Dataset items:
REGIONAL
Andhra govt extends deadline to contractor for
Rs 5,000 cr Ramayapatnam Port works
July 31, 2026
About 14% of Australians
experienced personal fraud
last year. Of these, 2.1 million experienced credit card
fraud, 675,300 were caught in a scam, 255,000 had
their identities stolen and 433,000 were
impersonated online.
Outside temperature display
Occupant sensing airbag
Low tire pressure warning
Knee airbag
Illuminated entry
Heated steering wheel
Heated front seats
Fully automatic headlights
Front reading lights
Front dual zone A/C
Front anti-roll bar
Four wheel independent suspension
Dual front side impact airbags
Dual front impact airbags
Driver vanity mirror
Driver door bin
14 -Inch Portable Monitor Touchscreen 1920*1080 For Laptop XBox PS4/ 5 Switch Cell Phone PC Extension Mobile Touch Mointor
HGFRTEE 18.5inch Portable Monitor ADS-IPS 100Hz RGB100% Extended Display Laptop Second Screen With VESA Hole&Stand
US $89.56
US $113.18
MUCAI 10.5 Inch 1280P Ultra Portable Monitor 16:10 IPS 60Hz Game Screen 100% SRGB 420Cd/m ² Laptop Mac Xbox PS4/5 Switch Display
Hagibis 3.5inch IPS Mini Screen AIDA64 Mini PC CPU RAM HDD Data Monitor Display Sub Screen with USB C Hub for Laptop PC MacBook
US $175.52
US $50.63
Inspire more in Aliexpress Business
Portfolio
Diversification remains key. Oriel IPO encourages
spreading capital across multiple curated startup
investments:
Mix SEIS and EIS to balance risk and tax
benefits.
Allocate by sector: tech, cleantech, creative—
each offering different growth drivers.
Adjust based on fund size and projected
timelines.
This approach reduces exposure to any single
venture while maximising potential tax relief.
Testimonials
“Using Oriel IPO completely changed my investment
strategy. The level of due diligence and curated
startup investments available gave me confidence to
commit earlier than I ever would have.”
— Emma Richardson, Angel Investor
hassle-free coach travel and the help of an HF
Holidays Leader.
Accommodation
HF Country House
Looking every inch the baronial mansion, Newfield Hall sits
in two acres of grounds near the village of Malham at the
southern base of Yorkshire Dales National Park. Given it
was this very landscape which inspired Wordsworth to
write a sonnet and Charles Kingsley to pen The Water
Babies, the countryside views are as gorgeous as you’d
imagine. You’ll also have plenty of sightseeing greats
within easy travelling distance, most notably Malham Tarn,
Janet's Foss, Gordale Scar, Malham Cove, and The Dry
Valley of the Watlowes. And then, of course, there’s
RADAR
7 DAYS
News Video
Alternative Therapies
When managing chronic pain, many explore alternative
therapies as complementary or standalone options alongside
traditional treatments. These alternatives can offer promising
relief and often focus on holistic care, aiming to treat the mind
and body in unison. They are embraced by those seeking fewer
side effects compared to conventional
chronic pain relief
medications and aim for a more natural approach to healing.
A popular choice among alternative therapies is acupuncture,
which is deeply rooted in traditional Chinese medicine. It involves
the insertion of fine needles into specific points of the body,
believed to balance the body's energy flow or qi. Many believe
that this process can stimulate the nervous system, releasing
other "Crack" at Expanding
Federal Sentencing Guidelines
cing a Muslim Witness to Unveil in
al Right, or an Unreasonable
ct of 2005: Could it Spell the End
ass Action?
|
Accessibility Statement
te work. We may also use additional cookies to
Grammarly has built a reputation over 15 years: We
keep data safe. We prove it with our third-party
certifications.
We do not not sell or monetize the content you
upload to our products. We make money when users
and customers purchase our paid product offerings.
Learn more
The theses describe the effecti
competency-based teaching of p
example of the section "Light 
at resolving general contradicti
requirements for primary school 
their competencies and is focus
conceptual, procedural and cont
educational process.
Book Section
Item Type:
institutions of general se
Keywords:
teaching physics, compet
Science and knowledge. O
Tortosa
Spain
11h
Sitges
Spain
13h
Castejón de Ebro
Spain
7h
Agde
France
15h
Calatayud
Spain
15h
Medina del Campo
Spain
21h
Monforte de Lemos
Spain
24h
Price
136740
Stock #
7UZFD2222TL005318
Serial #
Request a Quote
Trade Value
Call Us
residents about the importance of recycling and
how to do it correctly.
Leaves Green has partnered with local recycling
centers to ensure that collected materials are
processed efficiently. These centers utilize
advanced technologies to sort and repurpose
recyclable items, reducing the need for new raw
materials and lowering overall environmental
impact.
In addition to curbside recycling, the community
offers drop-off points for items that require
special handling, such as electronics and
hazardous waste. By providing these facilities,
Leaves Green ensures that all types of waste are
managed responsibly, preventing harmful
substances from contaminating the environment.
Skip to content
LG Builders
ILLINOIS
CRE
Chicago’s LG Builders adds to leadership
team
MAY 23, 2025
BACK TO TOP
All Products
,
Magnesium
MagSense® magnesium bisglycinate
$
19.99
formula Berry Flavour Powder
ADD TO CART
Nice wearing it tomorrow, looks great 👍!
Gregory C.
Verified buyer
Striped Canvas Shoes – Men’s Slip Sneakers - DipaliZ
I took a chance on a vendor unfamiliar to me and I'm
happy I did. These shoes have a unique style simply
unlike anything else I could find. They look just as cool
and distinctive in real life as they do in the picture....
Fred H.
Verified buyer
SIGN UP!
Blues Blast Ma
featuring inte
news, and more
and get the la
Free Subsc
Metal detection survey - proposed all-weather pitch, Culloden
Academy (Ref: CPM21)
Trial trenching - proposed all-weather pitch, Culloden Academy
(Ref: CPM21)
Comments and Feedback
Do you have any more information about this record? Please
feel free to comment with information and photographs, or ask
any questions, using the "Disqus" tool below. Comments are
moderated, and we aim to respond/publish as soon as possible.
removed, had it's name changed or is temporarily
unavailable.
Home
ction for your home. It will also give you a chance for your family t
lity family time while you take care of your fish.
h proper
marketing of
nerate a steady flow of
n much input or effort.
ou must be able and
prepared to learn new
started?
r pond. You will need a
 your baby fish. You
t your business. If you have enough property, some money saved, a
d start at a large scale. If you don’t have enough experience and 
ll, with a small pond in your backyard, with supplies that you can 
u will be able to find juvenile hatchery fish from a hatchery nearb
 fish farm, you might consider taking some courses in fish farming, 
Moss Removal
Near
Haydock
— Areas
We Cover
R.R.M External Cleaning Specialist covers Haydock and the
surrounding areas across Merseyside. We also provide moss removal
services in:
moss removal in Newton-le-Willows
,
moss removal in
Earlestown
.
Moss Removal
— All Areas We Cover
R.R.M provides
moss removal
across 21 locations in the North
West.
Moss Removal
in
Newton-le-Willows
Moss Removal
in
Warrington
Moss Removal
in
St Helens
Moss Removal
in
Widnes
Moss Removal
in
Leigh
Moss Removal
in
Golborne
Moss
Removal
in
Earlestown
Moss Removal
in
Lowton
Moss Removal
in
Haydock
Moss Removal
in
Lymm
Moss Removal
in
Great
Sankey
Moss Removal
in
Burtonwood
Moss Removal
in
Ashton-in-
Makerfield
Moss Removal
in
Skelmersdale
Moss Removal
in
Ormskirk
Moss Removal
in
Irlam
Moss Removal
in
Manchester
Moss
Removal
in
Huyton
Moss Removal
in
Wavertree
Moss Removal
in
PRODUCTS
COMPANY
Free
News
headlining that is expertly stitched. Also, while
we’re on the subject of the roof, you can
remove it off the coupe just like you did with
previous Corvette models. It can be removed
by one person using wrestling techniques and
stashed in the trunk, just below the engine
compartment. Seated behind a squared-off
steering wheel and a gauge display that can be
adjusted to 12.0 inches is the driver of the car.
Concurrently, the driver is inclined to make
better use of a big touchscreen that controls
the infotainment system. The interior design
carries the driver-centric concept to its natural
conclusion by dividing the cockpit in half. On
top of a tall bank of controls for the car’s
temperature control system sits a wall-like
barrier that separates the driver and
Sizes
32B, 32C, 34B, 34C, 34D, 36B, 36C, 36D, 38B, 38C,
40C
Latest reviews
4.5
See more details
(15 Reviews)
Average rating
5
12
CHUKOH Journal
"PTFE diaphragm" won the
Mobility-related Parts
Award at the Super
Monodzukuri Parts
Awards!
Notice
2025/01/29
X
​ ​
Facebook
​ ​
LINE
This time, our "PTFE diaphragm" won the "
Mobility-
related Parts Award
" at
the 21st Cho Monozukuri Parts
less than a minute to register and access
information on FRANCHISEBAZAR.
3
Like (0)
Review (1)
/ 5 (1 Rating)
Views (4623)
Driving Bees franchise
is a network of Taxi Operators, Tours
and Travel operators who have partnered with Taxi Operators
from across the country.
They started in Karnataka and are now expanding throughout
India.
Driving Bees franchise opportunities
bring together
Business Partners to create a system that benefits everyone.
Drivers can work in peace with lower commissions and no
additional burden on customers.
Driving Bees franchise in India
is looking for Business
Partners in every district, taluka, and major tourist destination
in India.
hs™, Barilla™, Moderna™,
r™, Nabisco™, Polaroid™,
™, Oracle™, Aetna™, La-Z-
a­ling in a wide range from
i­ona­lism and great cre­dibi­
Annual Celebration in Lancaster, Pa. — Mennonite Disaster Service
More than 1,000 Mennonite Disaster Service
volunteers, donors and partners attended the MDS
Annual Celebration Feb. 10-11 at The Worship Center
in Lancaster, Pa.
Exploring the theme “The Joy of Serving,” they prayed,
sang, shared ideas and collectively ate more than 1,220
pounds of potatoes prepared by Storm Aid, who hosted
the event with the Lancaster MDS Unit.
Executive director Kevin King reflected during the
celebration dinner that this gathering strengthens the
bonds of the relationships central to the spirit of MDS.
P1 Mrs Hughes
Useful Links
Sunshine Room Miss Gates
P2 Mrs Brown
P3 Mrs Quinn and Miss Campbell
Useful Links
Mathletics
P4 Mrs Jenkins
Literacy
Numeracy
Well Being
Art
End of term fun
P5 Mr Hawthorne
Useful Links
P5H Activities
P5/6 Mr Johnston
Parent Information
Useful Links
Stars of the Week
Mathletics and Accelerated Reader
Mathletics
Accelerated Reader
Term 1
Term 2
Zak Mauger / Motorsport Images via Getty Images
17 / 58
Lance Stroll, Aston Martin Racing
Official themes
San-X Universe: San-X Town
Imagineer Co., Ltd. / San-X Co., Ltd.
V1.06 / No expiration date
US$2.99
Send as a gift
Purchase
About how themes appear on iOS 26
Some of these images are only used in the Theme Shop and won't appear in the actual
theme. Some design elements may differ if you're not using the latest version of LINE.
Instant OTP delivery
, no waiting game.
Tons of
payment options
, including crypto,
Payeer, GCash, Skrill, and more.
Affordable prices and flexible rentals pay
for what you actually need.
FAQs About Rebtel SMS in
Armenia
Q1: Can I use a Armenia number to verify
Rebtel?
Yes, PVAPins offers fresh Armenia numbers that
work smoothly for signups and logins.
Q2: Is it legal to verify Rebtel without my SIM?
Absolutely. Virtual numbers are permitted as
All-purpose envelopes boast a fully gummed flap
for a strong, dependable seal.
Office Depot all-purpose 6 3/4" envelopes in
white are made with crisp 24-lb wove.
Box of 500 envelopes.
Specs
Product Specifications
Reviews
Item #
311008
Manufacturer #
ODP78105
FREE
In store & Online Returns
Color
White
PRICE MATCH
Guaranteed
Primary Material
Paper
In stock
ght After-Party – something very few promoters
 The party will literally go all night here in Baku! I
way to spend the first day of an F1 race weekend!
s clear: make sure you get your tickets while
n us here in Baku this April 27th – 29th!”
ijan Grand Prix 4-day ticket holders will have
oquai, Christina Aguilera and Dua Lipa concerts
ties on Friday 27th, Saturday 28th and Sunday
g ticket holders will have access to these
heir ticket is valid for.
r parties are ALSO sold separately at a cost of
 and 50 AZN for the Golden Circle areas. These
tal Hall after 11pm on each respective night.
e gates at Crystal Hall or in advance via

WORK ORDER. Copy out, unchanged, the lines of the records from the very first one through the line containing "Low tire pressure warning", including both of those lines.

SOLUTION.
REGIONAL
Andhra govt extends deadline to contractor for
Rs 5,000 cr Ramayapatnam Port works
July 31, 2026
About 14% of Australians
experienced personal fraud
last year. Of these, 2.1 million experienced credit card
fraud, 675,300 were caught in a scam, 255,000 had
their identities stolen and 433,000 were
impersonated online.
Outside temperature display
Occupant sensing airbag
Low tire pressure warning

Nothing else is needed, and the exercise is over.